» Исходный текст:
━━━━━━━━

Понимаете, это живые реакции живых людей, они были. И поэтому то, что нам дают картинку сегодняшнюю, боюсь, что не так. Боюсь, что не так, боюсь, что подмена, потому что война – прежде всего несчастье, огромное несчастье. Это огромные потери, это потеря детей, взрослых, стариков, это чудовищное для страны событие, для народа, потому что во время войны погибли миллионы, то есть, это массовая гибель людей как на фронте, так и в тылу.
В. Дымарский
―
Сколько будущих не родилось.
Л. Улицкая
―
Об этом мы даже не говорим, понимаете! Поэтому сегодня с таким восторгом говорить о войне, забывая, что это самое большое несчастье человечества, которое может быть, вот такая массовая война, и что все силы надо употреблять на то, чтобы больше никаких войн не случалось, ни маленьких, ни больших. И надо сказать, что вся послевоенная политика, вот после Второй мировой войны был какой-то довольно обозримый период, когда создавались вот эти международные организации, когда миру стало ясно, что Первая и Вторая мировая война почти одно и то же – по времени там был очень маленький промежуток.
В. Рыжков
―
То же самое поколение фактически.
Л. Улицкая
―
Да. И в этот момент что-то такое было понято, что больше так жить нельзя. Вот сейчас забыли. Вот сейчас забыли.
В. Рыжков
―
Вот я по своему детству – это 70-е годы – отчетливо помню, что страх перед войной и ощущение, что это в принципе абсолютно неприемлемо, недопустимо, был всеобщим. Это было в ткани общества, у всех, что война – это страшно, что война – это не дай бог, не приведи господь, как говорится, и так далее. Это абсолютно точно было ощущение. Сегодня, мне кажется, вот этот барьер снижен очень сильно. Страх перед войной.
Л. Улицкая
―
У нас сегодня милитаризованное достаточно государство.

━━━━━━━━

» Предоставленные строки:

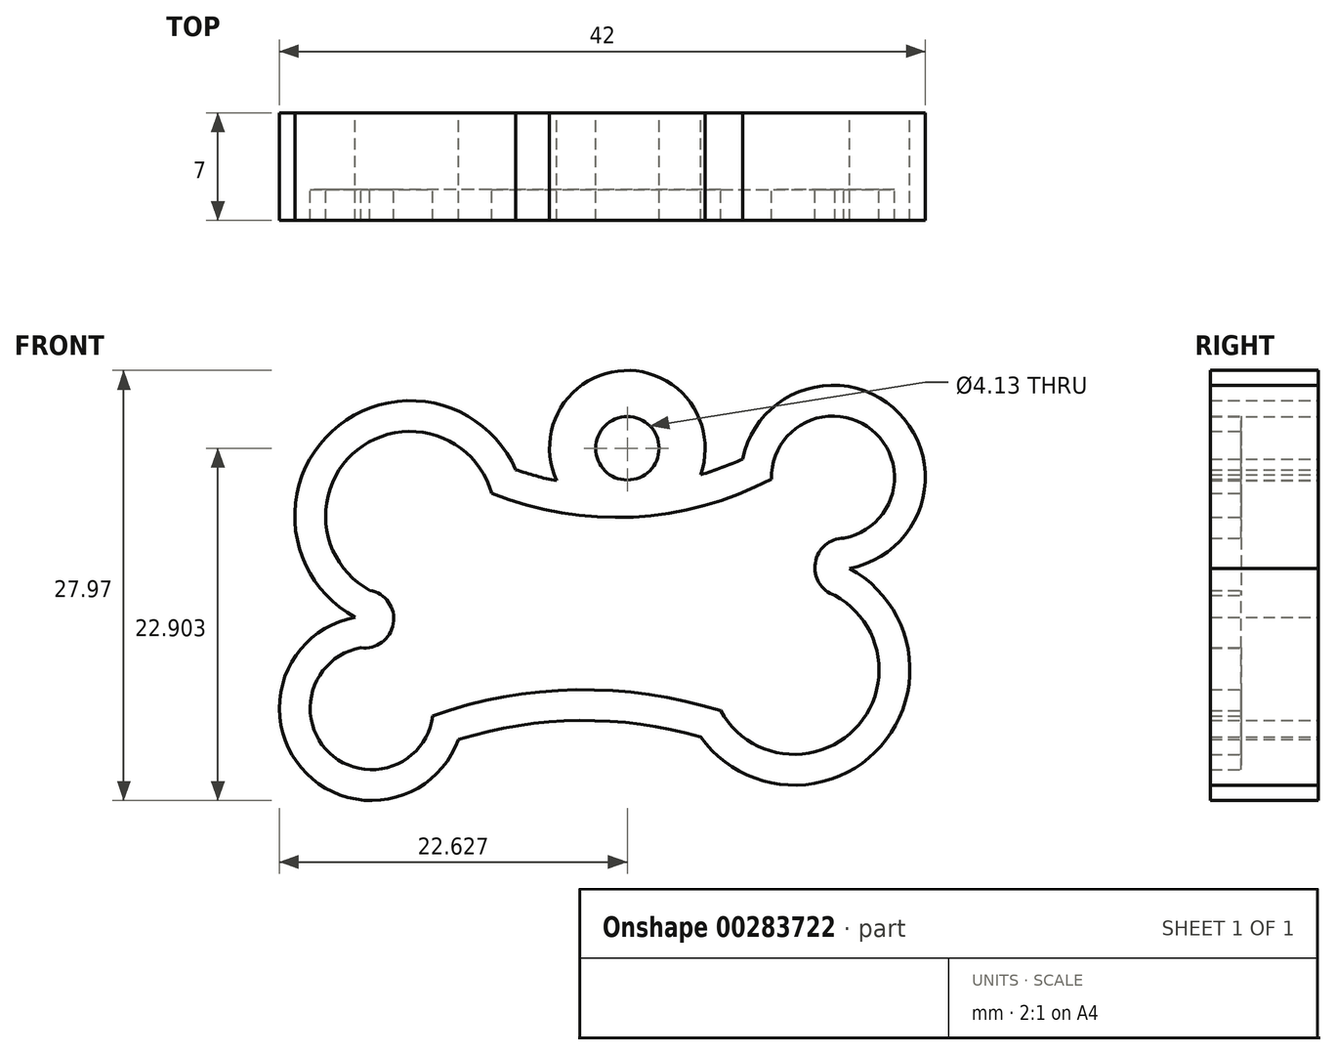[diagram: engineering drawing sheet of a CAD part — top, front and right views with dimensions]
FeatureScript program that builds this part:
annotation { "Feature Type Name" : "Feature", "Feature Type Description" : "" }
export const myFeature = defineFeature(function(context is Context, id is Id, definition is map)
    precondition{}
    {
        {
            var Q0;
            Q0=qCreatedBy(makeId("Front.planeOp"),FACE);
            var sketch = newSketch(context, id + "F0", { "sketchPlane" : qUnion([Q0])});
            skLineSegment(sketch, "E0.bottom", {"start": v(-20, 12.5) * mm, "end": v(20, 12.5) * mm, "construction": true});
            skLineSegment(sketch, "E0.top", {"start": v(-20, -12.5) * mm, "end": v(20, -12.5) * mm, "construction": true});
            skLineSegment(sketch, "E0.left", {"start": v(-20, 12.5) * mm, "end": v(-20, -12.5) * mm, "construction": true});
            skLineSegment(sketch, "E0.right", {"start": v(20, 12.5) * mm, "end": v(20, -12.5) * mm, "construction": true});
            skLineSegment(sketch, "E1", {"start": v(20, 12.5) * mm, "end": v(-20, -12.5) * mm, "construction": true});
            skArc(sketch, "E2", {"start": v(-5.63, 8.01) * mm, "mid": v(-17.58, 10.52) * mm, "end": v(-16.07, -1.6) * mm});
            skArc(sketch, "E3", {"start": v(6.4, -9.37) * mm, "mid": v(18.13, -9.96) * mm, "end": v(16.07, 1.6) * mm});
            skArc(sketch, "E4", {"start": v(16.07, 1.6) * mm, "mid": v(19.3, 11.7) * mm, "end": v(9.12, 8.7) * mm});
            skArc(sketch, "E5", {"start": v(-16.07, -1.6) * mm, "mid": v(-19.58, -11.37) * mm, "end": v(-9.36, -9.54) * mm});
            skArc(sketch, "E6", {"start": v(-5.63, 8.01) * mm, "mid": v(-4.32, 7.6) * mm, "end": v(-2.97, 7.29) * mm});
            skArc(sketch, "E7", {"start": v(6.4, -9.37) * mm, "mid": v(-1.5, -8.3) * mm, "end": v(-9.36, -9.54) * mm});
            skArc(sketch, "E8", {"start": v(6.4, 7.69) * mm, "mid": v(1.41, 14.46) * mm, "end": v(-2.97, 7.29) * mm});
            skCircle(sketch, "E9.converted", {"center": v(1.63, 9.4) * mm, "radius": 2.06 * mm});
            skArc(sketch, "E10.trimOffspring", {"start": v(6.4, 7.69) * mm, "mid": v(7.77, 8.14) * mm, "end": v(9.12, 8.7) * mm});
            skSolve(sketch);
        }
        {
            var Q0;
            Q0 = qSketchRegion(id + "F0", true);
            extrude(context, id + "F1", {"entities" : qUnion([Q0]), "endBound" : BoundingType.SYMMETRIC, "depth" : 5 * mm});
        }
        {
            var Q0;
            Q0=makeQuery(id+"F1.opExtrude","CAP_FACE",FACE,{"disambiguationData":[OSD([sQuery(id+"F0.wireOp",EDGE,"E2"),sQuery(id+"F0.wireOp",EDGE,"E3"),sQuery(id+"F0.wireOp",EDGE,"E4"),sQuery(id+"F0.wireOp",EDGE,"E5"),sQuery(id+"F0.wireOp",EDGE,"E6"),sQuery(id+"F0.wireOp",EDGE,"E7"),sQuery(id+"F0.wireOp",EDGE,"E8"),sQuery(id+"F0.wireOp",EDGE,"E9.converted"),sQuery(id+"F0.wireOp",EDGE,"E10.trimOffspring")])],"isStart":false});
            var sketch = newSketch(context, id + "F2", { "sketchPlane" : qUnion([Q0])});
            skArc(sketch, "E11.0", {"start": v(-7.2, 6.47) * mm, "mid": v(-15.93, 9.3) * mm, "end": v(-15.12, 0.16) * mm});
            skArc(sketch, "E12.0", {"start": v(-15.71, -3.56) * mm, "mid": v(-17.75, -10.4) * mm, "end": v(-11.03, -7.99) * mm});
            skArc(sketch, "E13.0", {"start": v(7.69, -7.67) * mm, "mid": v(-1.7, -6.3) * mm, "end": v(-11.03, -7.99) * mm});
            skArc(sketch, "E14.0", {"start": v(-7.2, 6.47) * mm, "mid": v(-0.18, 4.93) * mm, "end": v(6.95, 5.77) * mm});
            skArc(sketch, "E15.0", {"start": v(6.95, 5.77) * mm, "mid": v(9.02, 6.48) * mm, "end": v(11, 7.4) * mm});
            skArc(sketch, "E16.0", {"start": v(15.71, 3.56) * mm, "mid": v(17.52, 10.6) * mm, "end": v(11, 7.4) * mm});
            skArc(sketch, "E17.0", {"start": v(7.69, -7.67) * mm, "mid": v(16.4, -8.87) * mm, "end": v(15.12, -0.16) * mm});
            skArc(sketch, "E18", {"start": v(15.71, 3.56) * mm, "mid": v(13.84, 1.95) * mm, "end": v(15.12, -0.16) * mm});
            skArc(sketch, "E19", {"start": v(-15.71, -3.56) * mm, "mid": v(-13.6, -2) * mm, "end": v(-15.12, 0.16) * mm});
            skSolve(sketch);
        }
        {
            var Q0;
            Q0=makeQuery(id+"F2.imprint","IMPRINT",FACE,{"disambiguationData":[TD([[makeQuery(id+"F2.imprint","IMPRINT",EDGE,{"derivedFrom":sQuery(id+"F2.wireOp",EDGE,"E11.0")}),-1.0]])]});
            extrude(context, id + "F3", {"entities" : qUnion([Q0]), "operationType" : NewBodyOperationType.ADD, "depth" : 2 * mm});
        }
        {
            var Q0;
            Q0=makeQuery(id+"F1.opExtrude","CAP_FACE",FACE,{"disambiguationData":[OSD([sQuery(id+"F0.wireOp",EDGE,"E2"),sQuery(id+"F0.wireOp",EDGE,"E3"),sQuery(id+"F0.wireOp",EDGE,"E4"),sQuery(id+"F0.wireOp",EDGE,"E5"),sQuery(id+"F0.wireOp",EDGE,"E6"),sQuery(id+"F0.wireOp",EDGE,"E7"),sQuery(id+"F0.wireOp",EDGE,"E8"),sQuery(id+"F0.wireOp",EDGE,"E9.converted"),sQuery(id+"F0.wireOp",EDGE,"E10.trimOffspring")])],"isStart":false});
            var sketch = newSketch(context, id + "F4", { "sketchPlane" : qUnion([Q0])});
            skText(sketch, "E20", { "text": "PACO", "fontName": "OpenSans-Bold.ttf"});
            skText(sketch, "E21", { "text": "208 841 1140", "fontName": "OpenSans-Bold.ttf"});
            const initialGuessF4  = {"E20": [-0.01064, -0.00207, 1, 0, 0.006], "E21": [-0.01014, -0.006, 1, 0, 0.00288]};
            skSetInitialGuess(sketch, initialGuessF4);
            skSolve(sketch);
        }
        {
            var Q0;
            Q0=makeQuery(id+"F3.opExtrude","CAP_FACE",FACE,{"disambiguationData":[OSD([sQuery(id+"F0.wireOp",EDGE,"E2"),sQuery(id+"F0.wireOp",EDGE,"E3"),sQuery(id+"F0.wireOp",EDGE,"E4"),sQuery(id+"F0.wireOp",EDGE,"E5"),sQuery(id+"F0.wireOp",EDGE,"E6"),sQuery(id+"F0.wireOp",EDGE,"E7"),sQuery(id+"F0.wireOp",EDGE,"E8"),sQuery(id+"F0.wireOp",EDGE,"E9.converted"),sQuery(id+"F0.wireOp",EDGE,"E10.trimOffspring"),sQuery(id+"F2.wireOp",EDGE,"E11.0"),sQuery(id+"F2.wireOp",EDGE,"E12.0"),sQuery(id+"F2.wireOp",EDGE,"E13.0"),sQuery(id+"F2.wireOp",EDGE,"E14.0"),sQuery(id+"F2.wireOp",EDGE,"E15.0"),sQuery(id+"F2.wireOp",EDGE,"E16.0"),sQuery(id+"F2.wireOp",EDGE,"E17.0"),sQuery(id+"F2.wireOp",EDGE,"E18"),sQuery(id+"F2.wireOp",EDGE,"E19")])],"isStart":false});
            var sketch = newSketch(context, id + "F5", { "sketchPlane" : qUnion([Q0])});
            skPoint(sketch, "E22", {"position": v(-16.32, -14.5) * mm});
            skLineSegment(sketch, "E23", {"start": v(-21.26, -13.5) * mm, "end": v(-1.72, -13.5) * mm});
            skSolve(sketch);
        }
    });
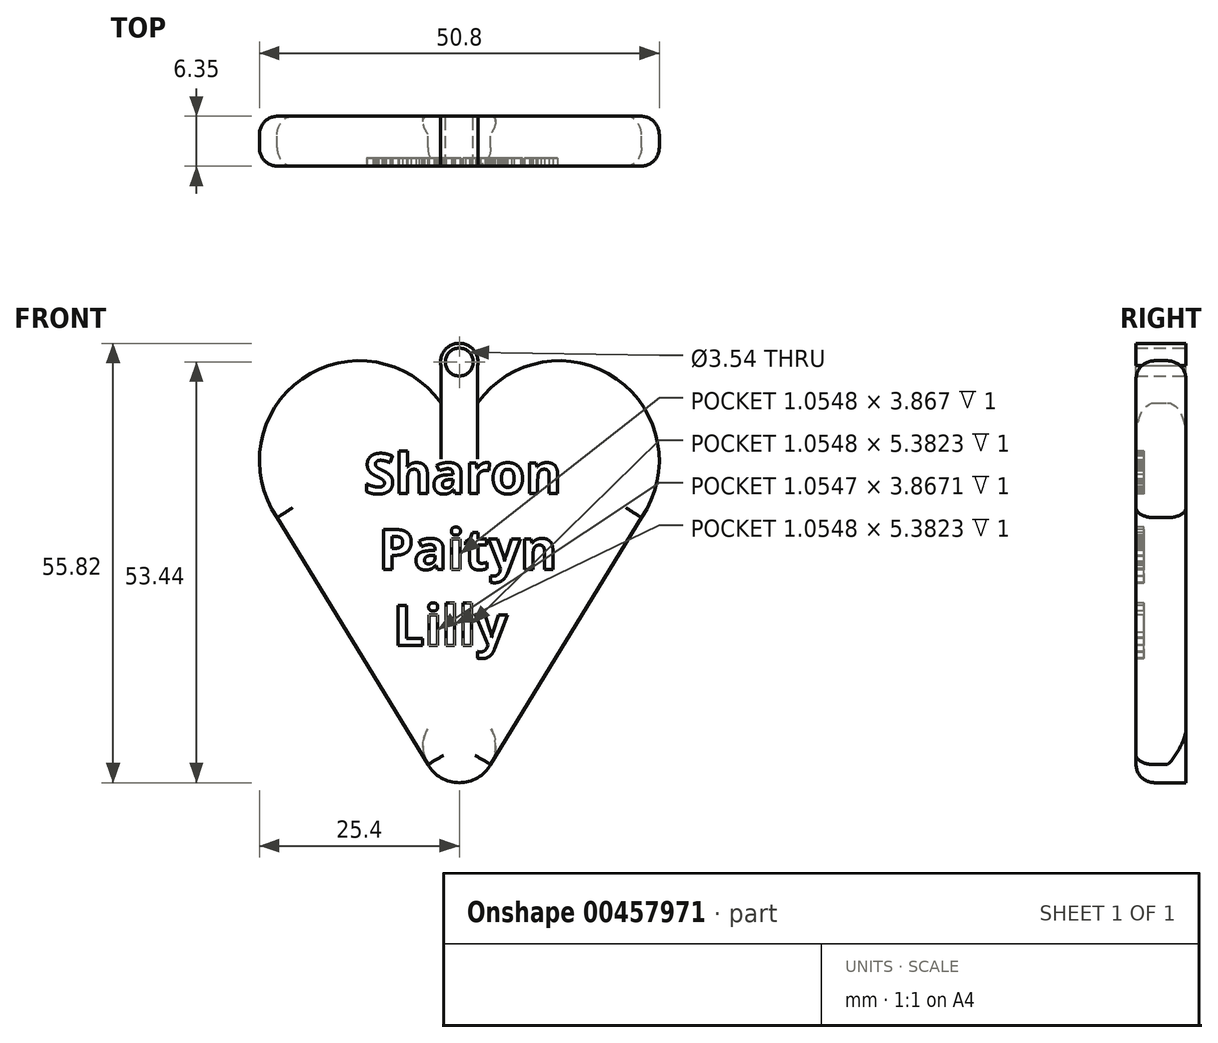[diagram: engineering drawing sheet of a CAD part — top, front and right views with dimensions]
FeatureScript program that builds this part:
annotation { "Feature Type Name" : "Feature", "Feature Type Description" : "" }
export const myFeature = defineFeature(function(context is Context, id is Id, definition is map)
    precondition{}
    {
        {
            var Q0;
            Q0=qCreatedBy(makeId("Front.planeOp"),FACE);
            var sketch = newSketch(context, id + "F0", { "sketchPlane" : qUnion([Q0])});
            skCircle(sketch, "E0", {"center": v(-12.7, -40.15) * mm, "radius": 12.7 * mm});
            skCircle(sketch, "E1", {"center": v(12.7, -40.15) * mm, "radius": 12.7 * mm});
            skCircle(sketch, "E2", {"center": v(0, -76.44) * mm, "radius": 4.6 * mm});
            skCircle(sketch, "E3", {"center": v(0, -27.61) * mm, "radius": 2.38 * mm});
            skLineSegment(sketch, "E4", {"start": v(-2.34, -28.04) * mm, "end": v(-2.34, -32.8) * mm});
            skLineSegment(sketch, "E5", {"start": v(-2.34, -32.8) * mm, "end": v(2.34, -32.8) * mm});
            skLineSegment(sketch, "E6", {"start": v(2.34, -32.8) * mm, "end": v(2.34, -28.04) * mm});
            skLineSegment(sketch, "E7", {"start": v(23.9, -46.13) * mm, "end": v(4, -78.74) * mm});
            skLineSegment(sketch, "E8", {"start": v(-23.9, -46.13) * mm, "end": v(-4, -78.74) * mm});
            skCircle(sketch, "E9", {"center": v(0, -27.61) * mm, "radius": 1.77 * mm});
            skSolve(sketch);
        }
        {
            var Q0;
            {var subQ0=sQuery(id+"F0.wireOp",EDGE,"c1dc9967-65be-475e-a1ab-9509db93362e");var subQ1=sQuery(id+"F0.wireOp",EDGE,"E0");var subQ2=makeQuery(id+"F0.imprint","INTERSECT",VERTEX,{"disambiguationData":[OD(0.0)],"derivedFrom":[subQ1,subQ0]});Q0=makeQuery(id+"F0.imprint","IMPRINT",FACE,{"disambiguationData":[TD([[makeQuery(id+"F0.imprint","IMPRINT",EDGE,{"disambiguationData":[TD([[subQ2,1.0]])],"derivedFrom":subQ1}),1.0]])]});}
            var Q1;
            {var subQ3=sQuery(id+"F0.wireOp",EDGE,"E1");var subQ5=sQuery(id+"F0.wireOp",EDGE,"E0");var subQ6=makeQuery(id+"F0.imprint","INTERSECT",VERTEX,{"derivedFrom":[subQ5,subQ3]});Q1=makeQuery(id+"F0.imprint","IMPRINT",FACE,{"disambiguationData":[TD([[makeQuery(id+"F0.imprint","IMPRINT",EDGE,{"disambiguationData":[TD([[subQ6,1.0]])],"derivedFrom":subQ5}),-1.0]])]});}
            var Q2;
            {var subQ0=sQuery(id+"F0.wireOp",EDGE,"E1");var subQ1=makeQuery(id+"F0.imprint","INTERSECT",VERTEX,{"derivedFrom":[sQuery(id+"F0.wireOp",EDGE,"E0"),subQ0]});Q2=makeQuery(id+"F0.imprint","IMPRINT",FACE,{"disambiguationData":[TD([[makeQuery(id+"F0.imprint","IMPRINT",EDGE,{"disambiguationData":[TD([[subQ1,-1.0]])],"derivedFrom":subQ0}),1.0]])]});}
            var Q3;
            {var subQ0=sQuery(id+"F0.wireOp",EDGE,"E2");var subQ1=makeQuery(id+"F0.imprint","INTERSECT",VERTEX,{"derivedFrom":[subQ0,sQuery(id+"F0.wireOp",EDGE,"22bdcb90-6837-4773-9a82-ad14b141443f")]});Q3=makeQuery(id+"F0.imprint","IMPRINT",FACE,{"disambiguationData":[TD([[makeQuery(id+"F0.imprint","IMPRINT",EDGE,{"disambiguationData":[TD([[subQ1,1.0]])],"derivedFrom":subQ0}),1.0]])]});}
            var Q4;
            {var subQ3=sQuery(id+"F0.wireOp",EDGE,"d9c96f0d-c952-4023-af67-c3b31cf93496");Q4=makeQuery(id+"F0.imprint","IMPRINT",FACE,{"disambiguationData":[TD([[makeQuery(id+"F0.imprint","IMPRINT",EDGE,{"derivedFrom":subQ3}),1.0]])]});}
            var Q5;
            {var subQ0=sQuery(id+"F0.wireOp",EDGE,"43af675b-4bb7-419d-b6aa-33dcd8a345be");Q5=makeQuery(id+"F0.imprint","IMPRINT",FACE,{"disambiguationData":[TD([[makeQuery(id+"F0.imprint","IMPRINT",EDGE,{"derivedFrom":subQ0}),1.0]])]});}
            extrude(context, id + "F1", {"entities" : qUnion([Q0, Q1, Q2, Q3, Q4, Q5]), "depth" : 1 / 203.2 * mm});
        }
        {
            var Q0;
            Q0 = qSketchRegion(id + "F0", true);
            var Q1;
            Q1=makeQuery(id+"F0.imprint","IMPRINT",FACE,{"disambiguationData":[TD([[makeQuery(id+"F0.imprint","IMPRINT",EDGE,{"derivedFrom":sQuery(id+"F0.wireOp",EDGE,"E3")}),-1.0]])]});
            extrude(context, id + "F2", {"entities" : qUnion([Q0, Q1]), "operationType" : NewBodyOperationType.ADD, "depth" : 6.35 * mm});
        }
        {
            var Q0;
            Q0=makeQuery(id+"F2.opExtrude","CAP_FACE",FACE,{"disambiguationData":[OSD([sQuery(id+"F0.wireOp",EDGE,"E0"),sQuery(id+"F0.wireOp",EDGE,"E1"),sQuery(id+"F0.wireOp",EDGE,"E2"),sQuery(id+"F0.wireOp",EDGE,"E4"),sQuery(id+"F0.wireOp",EDGE,"E6"),sQuery(id+"F0.wireOp",EDGE,"E3"),sQuery(id+"F0.wireOp",EDGE,"E7"),sQuery(id+"F0.wireOp",EDGE,"E8"),sQuery(id+"F0.wireOp",EDGE,"E9")])],"isStart":false});
            var sketch = newSketch(context, id + "F3", { "sketchPlane" : qUnion([Q0])});
            skText(sketch, "E10", { "text": "Sharon\n Paityn\n  Lilly", "fontName": "OpenSans-Bold.ttf"});
            const initialGuessF3  = {"E10": [-0.01208, -0.04432, 1, 0, 0.0051]};
            skSetInitialGuess(sketch, initialGuessF3);
            skSolve(sketch);
        }
        {
            var Q0;
            Q0 = qSketchRegion(id + "F3", true);
            extrude(context, id + "F4", {"entities" : qUnion([Q0]), "operationType" : NewBodyOperationType.REMOVE, "oppositeDirection" : true, "depth" : 1 * mm, "offsetDistance" : 25 * mm});
        }
        {
            var Q0;
            Q0=makeQuery(id+"F2.opExtrude","CAP_EDGE",EDGE,{"disambiguationData":[OSD([sQuery(id+"F0.wireOp",EDGE,"E0")])],"isStart":false});
            var Q1;
            Q1=makeQuery(id+"F2.opExtrude","CAP_EDGE",EDGE,{"disambiguationData":[OSD([sQuery(id+"F0.wireOp",EDGE,"E1")])],"isStart":false});
            var Q2;
            {var subQ0=sQuery(id+"F0.wireOp",EDGE,"E1");Q2=makeQuery(id+"F2.boolean.opBoolean","MERGE",EDGE,{"derivedFrom":[makeQuery(id+"F1.opExtrude","CAP_EDGE",EDGE,{"disambiguationData":[OSD([subQ0])],"isStart":true}),makeQuery(id+"F2.opExtrude","CAP_EDGE",EDGE,{"disambiguationData":[OSD([subQ0])],"isStart":true})]});}
            var Q3;
            Q3=makeQuery(id+"F2.opExtrude","CAP_EDGE",EDGE,{"disambiguationData":[OSD([sQuery(id+"F0.wireOp",EDGE,"E0")])],"isStart":true});
            var Q4;
            Q4=makeQuery(id+"F2.opExtrude","CAP_EDGE",EDGE,{"disambiguationData":[OSD([sQuery(id+"F0.wireOp",EDGE,"E2")])],"isStart":true});
            var Q5;
            Q5=makeQuery(id+"F2.opExtrude","CAP_EDGE",EDGE,{"disambiguationData":[OSD([sQuery(id+"F0.wireOp",EDGE,"E2")])],"isStart":false});
            fillet(context, id + "F5", {"entities" : qUnion([Q0, Q1, Q2, Q3, Q4, Q5]), "radius" : 2.34 * mm, "tangentPropagation" : true, "allowEdgeOverflow" : false});
        }
    });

━━━━━━━━

» Обязательные задания:
**1)** Перепишите без изменений фрагмент беседы о войне от слов «В. Дымарский» до слов «очень маленький промежуток.» включительно.
**2)** Напишите продолжение беседы о войне, начиная сразу после последней приведенной реплики.

» Ответы к заданиям:
**1)**
В. Дымарский
―
Сколько будущих не родилось.
Л. Улицкая
―
Об этом мы даже не говорим, понимаете! Поэтому сегодня с таким восторгом говорить о войне, забывая, что это самое большое несчастье человечества, которое может быть, вот такая массовая война, и что все силы надо употреблять на то, чтобы больше никаких войн не случалось, ни маленьких, ни больших. И надо сказать, что вся послевоенная политика, вот после Второй мировой войны был какой-то довольно обозримый период, когда создавались вот эти международные организации, когда миру стало ясно, что Первая и Вторая мировая война почти одно и то же – по времени там был очень маленький промежуток.

**2)**
В. Рыжков
―
Да.
Л. Улицкая
―
Мы все время, так сказать, оружием погромыхиваем, показываем, что мы сильные.
В. Дымарский
―
Хотя оснований меньше, чем…
Л. Улицкая
―
Даже если бы они были, эти основания. Понимаете, но сегодняшний мир по-другому уже построен, это очень архаическая модель на самом деле.
В. Дымарский
―
Конечно.
Л. Улицкая
―
Потому что сегодня на самом деле побеждает тот, у кого компьютер быстрее работает. И тут ничего не поделаешь. Ну, в широком смысле слова.
В. Дымарский
―
Ну, понятно.
Л. Улицкая
―
Да, у кого технологии всяческие – вот тот. К сожалению, мы не конкурируем сегодня в этом отношении. И поэтому все это весьма печально и очень беспочвенно, вот эта сегодняшняя агрессивная такая установка. Государственная агрессивная установка, она, конечно, очень дорого будет нам всем стоить. Просто дорого – я не потому, что будет война, я надеюсь, что ее не будет все-таки, но уважение теряется к нашей стране.
В. Дымарский
―
Слишком дорого может обойтись даже не сама война, а даже подготовка к ней, да?
В. Рыжков
―
Она уже…
Л. Улицкая
―
Она уже дорого обходится.
В. Дымарский
―
Поскольку мы сейчас говорили об этом, по поводу Победы, по поводу войны, по поводу цены Победы. У нас программа называется «Цена Победы», вот как-то у меня была беседа с одним чиновником высокопоставленным, на вашем месте сидел. Это было сказано в эфире, собственно говоря, поэтому, что я скрываю? Это Владимир Мединский был, министр культуры, который сказал, что неправильное название у программы, поскольку у Победы не может быть цены, у Победы нет цены, поскольку любая цена, заплаченная, она оправдывает Победу.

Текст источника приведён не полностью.